Поскольку Джон не осознает, что герой воины, о котором идет речь, — это он сам, он приобретает знание de re об этом герое, не приобретая при этом того знания de re, которое имеется в виду в рассматриваемой нами интерпретации предложения (*). Иными словами, Джон не считает, что тот человек, который известен ему (по книгам) как герой войны, болен. В то же время Джон знает, что сам он болен.

Нетрудно обратить ход рассуждения и представить себе, что Джон считает истинным некоторое утверждение о данном герое войны (как герое войны — например, что тот был ранен точно сто раз), не полагая при этом, что он сам был ранен сто раз.

Теперь суть проблемы становится ясной — она заключается попросту в том, что в "феноменологическом мире" Джона он сам и данный герой войны — это два различных индивида. Обобщая это наблюдение, можно утверждать, что, какую бы дескрипцию Джона, осуществленную в терминах третьего лица, мы ни взяли, можно представить себе ситуацию, в которой Джон не установит связь между этой дескрипцией и самим собой; самосознание в терминах первого липа никогда не сводится к знанию о себе в терминах третьего лица.

Заметим, что все ключевые идеи этого анализа имеют эпистемологическую природу — любая апелляция к "феноменологическому миру" героя войны или к его осознанию себя как субъекта, имеющего такие то характеристики, связана с определенным концепгуальным фоном. Таким образом, анализ Кастаньеды концептуально перекликается с работами Хинтикки о "Двух методах кросс-идентификации"[407].

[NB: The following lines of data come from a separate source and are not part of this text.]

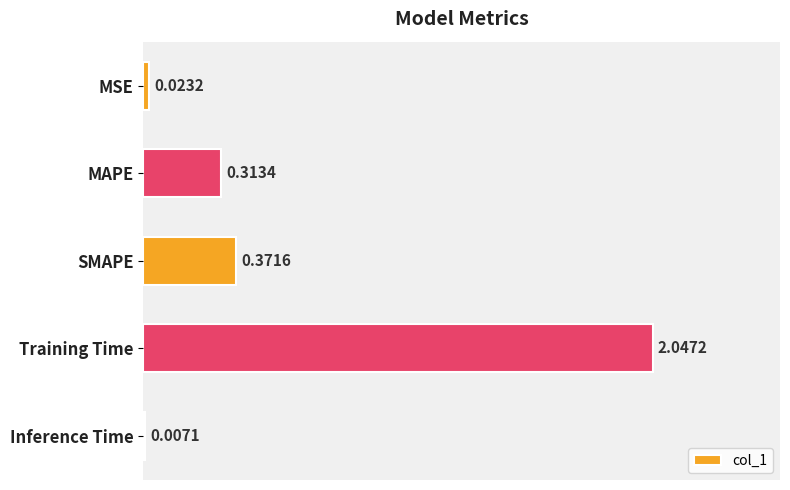

What is the change in value from MSE to MAPE?

+0.3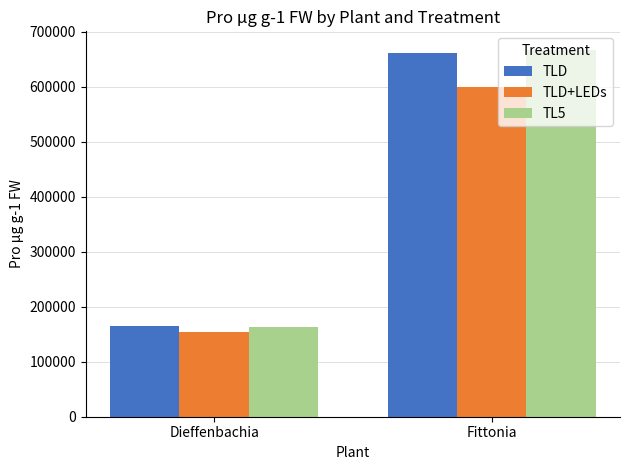

Which category has the lowest value in the TL5 series?

Dieffenbachia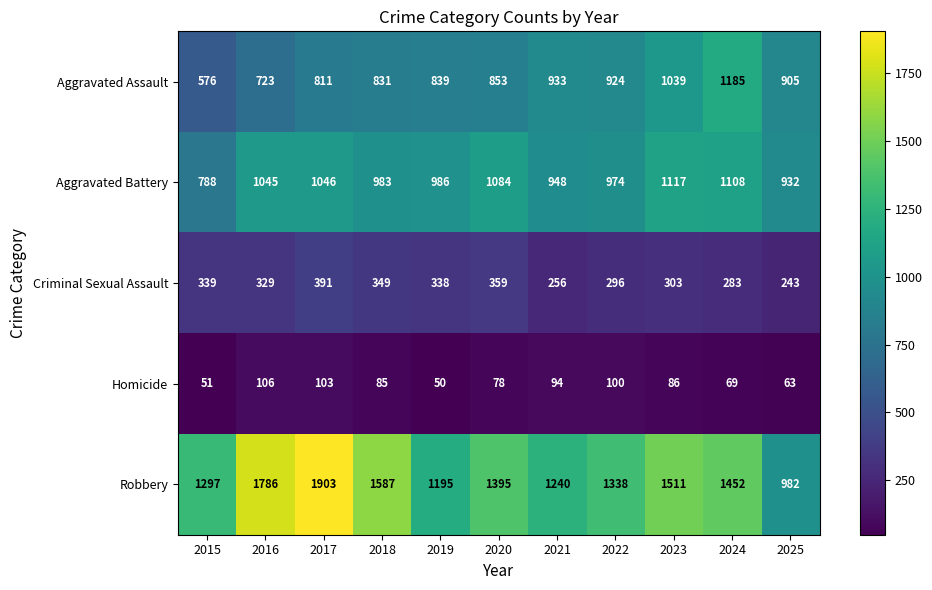

At how many categories does at least one series exceed 819?

11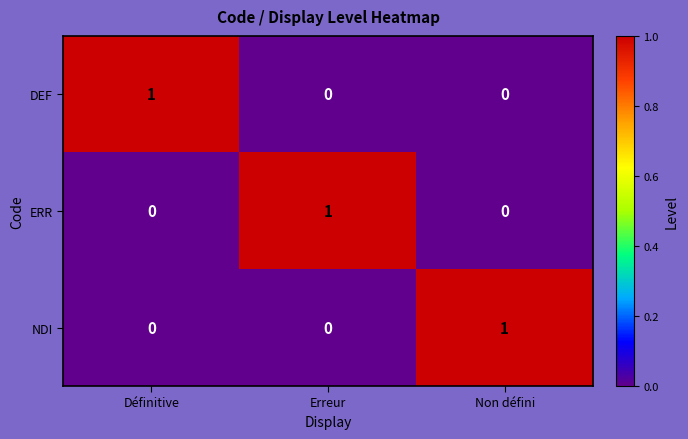

Is the value of ERR at Non défini greater than the value of NDI at Non défini?

No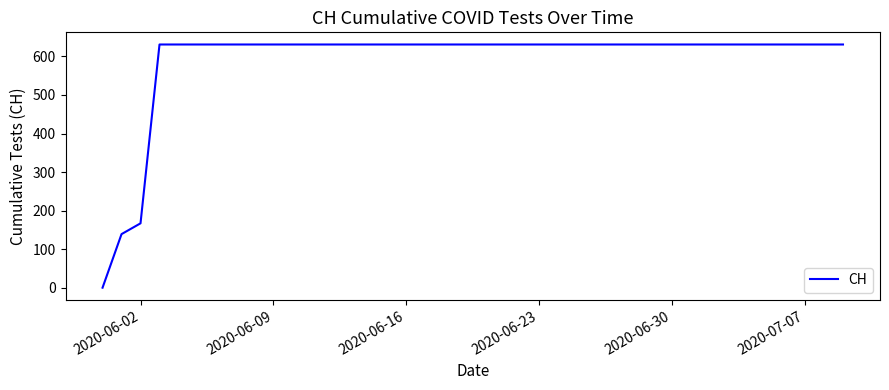

What is the difference between the maximum and minimum values?

631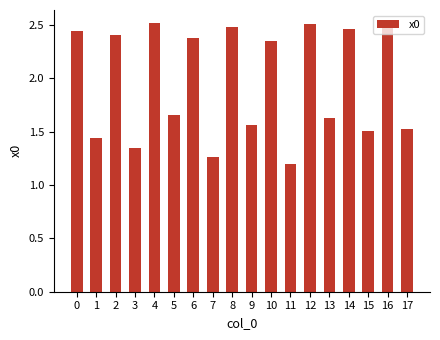

Does the chart contain stacked bars?

No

Основное допущение эпистемически ориентированной семантики Кастаньеды (а также и Хинтикки) можно сформулировать следующим образом: в естественном языке наличествуют семантически релевантные эпистемические элементы, не зависящие от обычных сфер действия операторов. Например, традиционная неоднозначность, связанная со сферами действия пропозициональных операторов, налицо и в предложении (*), но она не помогает нам найти его правильную интерпретацию С другой стороны, сам принцип проведенного выше анализа далеко не очевиден. Напротив, он связан с определенной метатеоретической позицией, имеющей непосредственное отношение к выбору базы семантических данных, и поэтому сам нуждается в обосновании.